What is expected:
Go through the data from its first line and retype each line, stopping once the line containing "(4) In order" has been retyped.
BEGIN
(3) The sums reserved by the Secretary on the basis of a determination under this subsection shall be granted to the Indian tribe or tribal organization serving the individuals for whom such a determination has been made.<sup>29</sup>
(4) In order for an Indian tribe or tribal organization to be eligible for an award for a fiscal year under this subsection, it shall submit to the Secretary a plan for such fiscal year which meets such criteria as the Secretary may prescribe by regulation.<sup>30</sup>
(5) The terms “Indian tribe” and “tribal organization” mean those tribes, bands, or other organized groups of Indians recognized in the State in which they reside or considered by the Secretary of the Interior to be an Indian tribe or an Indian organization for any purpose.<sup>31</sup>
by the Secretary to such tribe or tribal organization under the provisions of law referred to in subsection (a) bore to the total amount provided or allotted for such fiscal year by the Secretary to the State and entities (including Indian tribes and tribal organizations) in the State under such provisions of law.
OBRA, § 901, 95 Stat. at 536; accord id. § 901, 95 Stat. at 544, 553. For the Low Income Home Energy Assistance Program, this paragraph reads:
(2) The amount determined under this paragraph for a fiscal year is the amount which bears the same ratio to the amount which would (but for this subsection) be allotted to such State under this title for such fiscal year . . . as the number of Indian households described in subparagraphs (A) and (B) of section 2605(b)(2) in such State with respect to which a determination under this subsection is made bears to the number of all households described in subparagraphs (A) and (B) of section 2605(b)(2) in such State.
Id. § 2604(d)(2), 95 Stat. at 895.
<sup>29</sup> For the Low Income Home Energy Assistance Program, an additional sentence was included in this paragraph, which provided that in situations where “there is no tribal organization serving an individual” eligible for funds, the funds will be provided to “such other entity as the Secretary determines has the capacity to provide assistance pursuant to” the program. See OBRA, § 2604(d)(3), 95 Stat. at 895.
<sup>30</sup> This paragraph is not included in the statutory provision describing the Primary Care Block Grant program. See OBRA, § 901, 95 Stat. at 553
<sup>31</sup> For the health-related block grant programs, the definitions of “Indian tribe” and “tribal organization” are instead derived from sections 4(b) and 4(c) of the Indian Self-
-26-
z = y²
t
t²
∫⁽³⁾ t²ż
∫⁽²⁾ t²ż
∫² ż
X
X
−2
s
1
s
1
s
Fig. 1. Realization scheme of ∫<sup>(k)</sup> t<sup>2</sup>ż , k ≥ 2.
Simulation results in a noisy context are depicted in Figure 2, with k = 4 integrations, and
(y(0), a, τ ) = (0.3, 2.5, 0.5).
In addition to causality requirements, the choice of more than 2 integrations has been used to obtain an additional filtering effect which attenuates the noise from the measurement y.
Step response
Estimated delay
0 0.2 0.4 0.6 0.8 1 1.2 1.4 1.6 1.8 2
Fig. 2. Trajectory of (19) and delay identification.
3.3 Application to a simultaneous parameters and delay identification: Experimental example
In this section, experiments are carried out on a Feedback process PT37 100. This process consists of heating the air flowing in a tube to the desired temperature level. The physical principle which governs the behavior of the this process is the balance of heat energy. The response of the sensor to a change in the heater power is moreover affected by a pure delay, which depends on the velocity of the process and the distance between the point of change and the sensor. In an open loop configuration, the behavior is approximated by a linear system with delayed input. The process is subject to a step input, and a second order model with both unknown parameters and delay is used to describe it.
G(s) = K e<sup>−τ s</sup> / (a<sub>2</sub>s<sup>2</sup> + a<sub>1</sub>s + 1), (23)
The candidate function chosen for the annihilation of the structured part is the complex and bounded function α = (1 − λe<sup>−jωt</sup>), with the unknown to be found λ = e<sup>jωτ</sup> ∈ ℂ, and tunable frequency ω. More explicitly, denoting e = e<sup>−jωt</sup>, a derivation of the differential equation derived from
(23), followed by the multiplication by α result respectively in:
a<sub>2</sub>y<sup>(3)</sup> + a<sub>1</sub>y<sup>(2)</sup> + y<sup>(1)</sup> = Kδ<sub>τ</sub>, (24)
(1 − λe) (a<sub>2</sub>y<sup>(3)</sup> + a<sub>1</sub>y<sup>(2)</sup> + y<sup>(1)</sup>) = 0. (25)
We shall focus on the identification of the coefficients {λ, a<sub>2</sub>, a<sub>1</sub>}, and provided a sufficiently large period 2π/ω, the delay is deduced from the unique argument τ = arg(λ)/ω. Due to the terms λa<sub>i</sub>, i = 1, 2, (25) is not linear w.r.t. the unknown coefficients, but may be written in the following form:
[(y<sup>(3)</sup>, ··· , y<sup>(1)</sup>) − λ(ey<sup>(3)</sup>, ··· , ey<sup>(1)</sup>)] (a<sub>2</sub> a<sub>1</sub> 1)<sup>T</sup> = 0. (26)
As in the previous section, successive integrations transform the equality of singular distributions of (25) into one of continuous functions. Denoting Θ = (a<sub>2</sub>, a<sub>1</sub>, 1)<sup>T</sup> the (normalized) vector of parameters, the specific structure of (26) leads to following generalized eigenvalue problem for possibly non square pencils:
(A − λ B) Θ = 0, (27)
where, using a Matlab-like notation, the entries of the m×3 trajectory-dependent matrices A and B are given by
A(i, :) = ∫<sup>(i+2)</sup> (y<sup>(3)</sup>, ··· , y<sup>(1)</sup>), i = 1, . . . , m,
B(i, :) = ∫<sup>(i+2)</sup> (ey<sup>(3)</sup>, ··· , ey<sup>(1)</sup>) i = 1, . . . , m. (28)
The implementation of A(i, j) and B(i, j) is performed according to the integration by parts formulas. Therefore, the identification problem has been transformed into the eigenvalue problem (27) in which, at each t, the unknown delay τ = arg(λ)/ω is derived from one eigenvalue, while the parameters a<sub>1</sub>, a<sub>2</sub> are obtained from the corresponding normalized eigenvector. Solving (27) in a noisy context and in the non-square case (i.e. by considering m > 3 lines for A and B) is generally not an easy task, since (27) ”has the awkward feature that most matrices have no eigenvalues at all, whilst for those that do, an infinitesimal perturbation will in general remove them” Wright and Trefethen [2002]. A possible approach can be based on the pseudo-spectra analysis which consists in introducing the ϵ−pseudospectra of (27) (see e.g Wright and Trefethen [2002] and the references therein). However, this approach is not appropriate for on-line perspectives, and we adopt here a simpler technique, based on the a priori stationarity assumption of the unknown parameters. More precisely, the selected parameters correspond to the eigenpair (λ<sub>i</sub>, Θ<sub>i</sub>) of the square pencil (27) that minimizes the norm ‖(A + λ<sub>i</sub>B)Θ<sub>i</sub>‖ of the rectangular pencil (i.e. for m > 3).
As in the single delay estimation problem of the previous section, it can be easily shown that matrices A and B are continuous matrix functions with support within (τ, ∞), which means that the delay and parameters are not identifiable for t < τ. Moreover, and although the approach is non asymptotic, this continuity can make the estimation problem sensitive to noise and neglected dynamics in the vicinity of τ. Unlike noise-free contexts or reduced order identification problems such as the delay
END
Response:
(3) The sums reserved by the Secretary on the basis of a determination under this subsection shall be granted to the Indian tribe or tribal organization serving the individuals for whom such a determination has been made.<sup>29</sup>
(4) In order for an Indian tribe or tribal organization to be eligible for an award for a fiscal year under this subsection, it shall submit to the Secretary a plan for such fiscal year which meets such criteria as the Secretary may prescribe by regulation.<sup>30</sup>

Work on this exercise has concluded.